9/10/12: Romney Adviser Still Can’t Name A Deduction He’d Eliminate
Romney adviser Tara Wall can’t name a single loophole or deduction Romney would close to help pay for his plan. Instead, she says “energy independence.”

9/25/12: Romney Adviser Admits The Plan Doesn’t Work
Romney adviser Kevin Hassett, also a fellow at AEI, says that if Romney can’t pay for his plan by eliminating deductions, he “would have a different change in rates.” That is, the tax cut would be smaller.

9/30/12: Paul Ryan Can’t Explain The Math Behind The Plan
Asked to explain the math of Romney’s tax plan on Fox News Sunday, vice presidential nominee Paul Ryan says, “I don’t have time.”

9/30/12: Ryan Says ‘Keeping Tax Rates Down’ Is The Number One Priority
In the same interview, Fox host Chris Wallace asked Ryan what the number one priority of the tax plan was, if it couldn’t achieve both tax cuts and deficit reduction. “Keeping tax rates down,” Ryan said.

10/3/12: Romney Says ‘Number-One Principle’ Is Not Adding To The Deficit
In response to virtually the same question, Romney asserted that his number one priority was not “keeping tax rates down,” but avoiding increases to the deficit. “My number-one principle is, there will be no tax cut that adds to the deficit,” Romney said during the first presidential debate.
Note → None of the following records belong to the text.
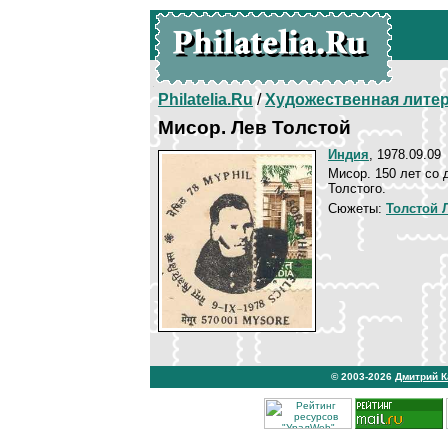
Philatelia.Ru
/
Художественная лите
Мисор. Лев Толстой
Индия
, 1978.09.09
Мисор. 150 лет со 
Толстого.
Сюжеты:
Толстой 
© 2003-2026
Дмитрий 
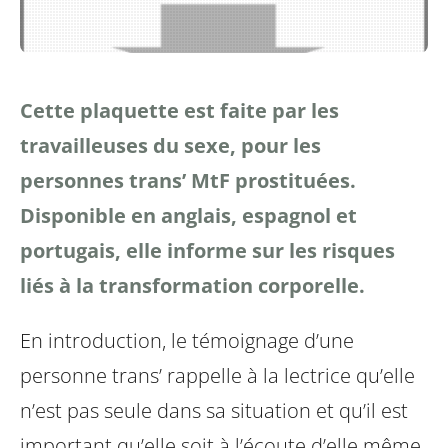
Cette plaquette est faite par les
travailleuses du sexe, pour les
personnes trans’ MtF prostituées.
Disponible en anglais, espagnol et
portugais, elle informe sur les risques
liés à la transformation corporelle.
En introduction, le témoignage d’une
personne trans’ rappelle à la lectrice qu’elle
n’est pas seule dans sa situation et qu’il est
important qu’elle soit à l’écoute d’elle même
10/3/12: Romney Proposes A New Idea — It Still Doesn’t Work
Ahead of the debate, Romney floats a new idea to pay for his plan: he will cap the amount of deductions each taxpayer can use at $17,000. This proposal would still fall well short of paying for Romney’s plan, according to TPC. And worse, it could curtail deductions for housing and health care that benefit the middle class.

10/3/12: Romney Walks Back His Own Support
In the first presidential debate, Romney seems to walk back support for his own tax plan. When President Obama criticizes the plan for adding to the deficit or raising taxes on the middle class, Romney says he would “absolutely not” support such a plan. Seemingly ignoring TPC, an AEI expert, and his own adviser, he then reasserts that his plan will cut tax rates by 20 percent and adhere to three principles: it will not add to the deficit, it will not cut taxes on the rich, and it will not raise taxes on the middle class.

10/3/12: Romney’s Web Site Debunks His Own Claims About The Wealthy
Romney’s campaign web site refutes his debate claim that he won’t cut taxes on the rich.

10/9/12: Romney Tweaks His Newest Idea, Making His Tax Math Even ‘Fuzzier’
On CNN, Romney adopts the idea to cap tax deductions he proposed just a week earlier. Instead of capping deductions at $17,000, he’ll now cap them at either $25,000 or $50,000. As the Washington Post’s Suzy Khimm notes, though, this makes the math of Romney’s tax plan even harder to work out. Placing the cap at $25,000, the Tax Policy Center found, would make it possible to avoid raising taxes on the middle class. It would also generate significantly less revenue. Placing it at $50,000, though, would render it irrelevant, since even taxpayers in the top 1 percent averaged only $43,208 in deductions last year.

10/9/12: Romney Needs “Flexibility”
Romney admits to the Des Moines Register that he will need “flexibility” to make his tax plan add up. At this point, it is no longer clear what tax plan Romney actually supports.